Let’s return for a moment to the agreement reached by the Teamsters and United Parcel Service that we described previously. After the agreement was reached, the union became concerned that UPS was not moving quickly enough to create the new jobs to which it had agreed two years earlier. The union submitted its complaint to arbitration and won. UPS was given a specific timetable for adding the new jobs as agreed.7

Endnotes

  1. 1 Lipsky, David, and Donn, Clifford. Collective Bargaining in American Industry (Lexington, MA: Lexington Books, 1981). See also John Fossumcite Labor Relations: Development, Structure, Process, 12th Ed. (Homewood, Illinois, Irwin Management, 2016).

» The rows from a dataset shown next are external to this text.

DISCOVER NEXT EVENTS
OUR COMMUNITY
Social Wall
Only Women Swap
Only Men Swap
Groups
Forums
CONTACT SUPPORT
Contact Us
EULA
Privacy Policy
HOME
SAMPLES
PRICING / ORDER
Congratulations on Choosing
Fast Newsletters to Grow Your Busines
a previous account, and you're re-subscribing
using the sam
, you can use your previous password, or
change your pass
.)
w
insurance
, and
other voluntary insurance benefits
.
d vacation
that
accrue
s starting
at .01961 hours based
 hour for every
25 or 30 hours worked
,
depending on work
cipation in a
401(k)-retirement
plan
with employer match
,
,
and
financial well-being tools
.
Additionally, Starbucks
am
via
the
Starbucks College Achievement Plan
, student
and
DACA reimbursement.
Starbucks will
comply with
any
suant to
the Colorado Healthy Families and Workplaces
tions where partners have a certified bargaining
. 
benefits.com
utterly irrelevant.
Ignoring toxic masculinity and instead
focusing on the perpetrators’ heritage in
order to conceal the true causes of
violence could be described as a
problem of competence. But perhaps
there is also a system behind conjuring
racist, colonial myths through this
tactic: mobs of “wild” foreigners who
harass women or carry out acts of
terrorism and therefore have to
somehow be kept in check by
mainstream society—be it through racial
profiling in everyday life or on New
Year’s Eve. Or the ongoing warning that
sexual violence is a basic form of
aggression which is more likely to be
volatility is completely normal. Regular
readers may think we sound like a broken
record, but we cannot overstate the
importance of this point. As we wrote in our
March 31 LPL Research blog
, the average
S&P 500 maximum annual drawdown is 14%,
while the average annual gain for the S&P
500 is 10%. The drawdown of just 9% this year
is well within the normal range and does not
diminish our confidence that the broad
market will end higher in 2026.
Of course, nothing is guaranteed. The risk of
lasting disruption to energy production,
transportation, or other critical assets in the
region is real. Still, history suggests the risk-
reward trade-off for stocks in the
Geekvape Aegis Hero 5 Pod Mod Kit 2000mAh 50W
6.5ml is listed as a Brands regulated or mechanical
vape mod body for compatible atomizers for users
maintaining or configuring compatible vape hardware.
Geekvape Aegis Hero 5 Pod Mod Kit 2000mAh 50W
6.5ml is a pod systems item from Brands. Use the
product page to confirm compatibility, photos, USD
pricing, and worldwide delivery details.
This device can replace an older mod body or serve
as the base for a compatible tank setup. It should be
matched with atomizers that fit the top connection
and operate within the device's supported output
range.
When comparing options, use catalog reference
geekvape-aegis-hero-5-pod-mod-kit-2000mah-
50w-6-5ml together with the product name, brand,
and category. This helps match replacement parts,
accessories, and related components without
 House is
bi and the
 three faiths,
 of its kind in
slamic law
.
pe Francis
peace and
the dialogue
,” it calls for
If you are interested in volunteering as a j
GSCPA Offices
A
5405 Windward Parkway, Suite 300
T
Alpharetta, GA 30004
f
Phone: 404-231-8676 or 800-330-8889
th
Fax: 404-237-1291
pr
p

  2. 2 Koenig, David. “Labor Unions Say Recent Victories Signal a Comeback,” Associated Press news release published in The Bryan-College Station Eagle, June 11, 2013, pp. E1, E6.

  3. 3 Dwyer, Paula. “Hoffa at Halftime,” Business Week, June 26, 2000, pp. 156–160.

  4. 4 https://www.bls.gov/wsp/, accessed on May 21, 2017.

  5. 5 Amour, Stephanie. “Will Fine Divide or Solidify Pilots?” USA Today, February 15, 1999, p. 1B.

  6. 6 Amour, Stephanie. “ABC Locks Out Striking Employees,” USA Today, November 3, 1998, p. B1.

  7. 7 Dwyer, Paula. “Hoffa at Halftime,” pp. 156–160.